= Eric Blackwood =

Canadian aviator (1921–2007)

Eric W. Blackwood (December 7, 1921 – 2007) was a Canadian aviator. A noted navigator, during World War II, serving in both the Royal Canadian Air Force and the Royal Air Force, Blackwood is the founder of Eastern Provincial Airways. In the early days of EPA, Blackwood acted as pilot, operations manager and director.

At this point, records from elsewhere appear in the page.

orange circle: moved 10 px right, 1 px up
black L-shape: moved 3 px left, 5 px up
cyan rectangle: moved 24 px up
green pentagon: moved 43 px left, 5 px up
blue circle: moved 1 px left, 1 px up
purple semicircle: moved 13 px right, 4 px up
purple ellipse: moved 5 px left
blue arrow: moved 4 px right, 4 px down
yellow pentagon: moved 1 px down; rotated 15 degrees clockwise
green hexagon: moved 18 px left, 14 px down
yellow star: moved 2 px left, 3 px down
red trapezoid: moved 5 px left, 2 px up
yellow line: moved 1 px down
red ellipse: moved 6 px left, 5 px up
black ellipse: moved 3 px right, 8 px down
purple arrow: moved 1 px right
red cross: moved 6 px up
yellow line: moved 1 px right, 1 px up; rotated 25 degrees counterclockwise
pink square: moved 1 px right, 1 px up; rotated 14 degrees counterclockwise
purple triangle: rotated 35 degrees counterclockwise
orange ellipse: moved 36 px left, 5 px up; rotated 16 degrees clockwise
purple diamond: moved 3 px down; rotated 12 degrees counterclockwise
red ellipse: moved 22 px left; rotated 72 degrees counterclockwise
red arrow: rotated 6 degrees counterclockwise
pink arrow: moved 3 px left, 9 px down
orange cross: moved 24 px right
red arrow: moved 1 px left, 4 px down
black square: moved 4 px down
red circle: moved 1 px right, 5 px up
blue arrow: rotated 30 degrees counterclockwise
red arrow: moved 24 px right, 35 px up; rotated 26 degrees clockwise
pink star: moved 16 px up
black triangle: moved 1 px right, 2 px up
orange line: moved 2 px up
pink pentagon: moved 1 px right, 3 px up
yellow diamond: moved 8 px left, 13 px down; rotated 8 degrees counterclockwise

Blackwood was born in Brookfield, Bonavista Bay, Newfoundland. He was educated at Wesleyville and went on to Prince of Wales College at St. John's. He joined the air force in 1942. In 1945 he formed Newfoundland Aero Sales and Services Inc. with James McLoughlin and Ren Goobie. Newfoundland Aero Sales and Service was eventually sold to Maritime Central Airways in 1949. Then on March 10, 1949, Blackwood founded Eastern Provincial Airways with a single plane, a Twin 50 Cessna.

Blackwood died in 2007.

Timeline for EPA
- 1949: Eastern Provincial Airways (charters), St John's Newfoundland
- 1961: Scheduled flights to Greenland begun.
- 1963: Acquired Maritime Central Airways.
- 1982: Subsidiary Air Maritime.
- 1983: Headquarter operations moved from Gander to Halifax.
- 1984: Merged with Canadian Pacific Air Lines.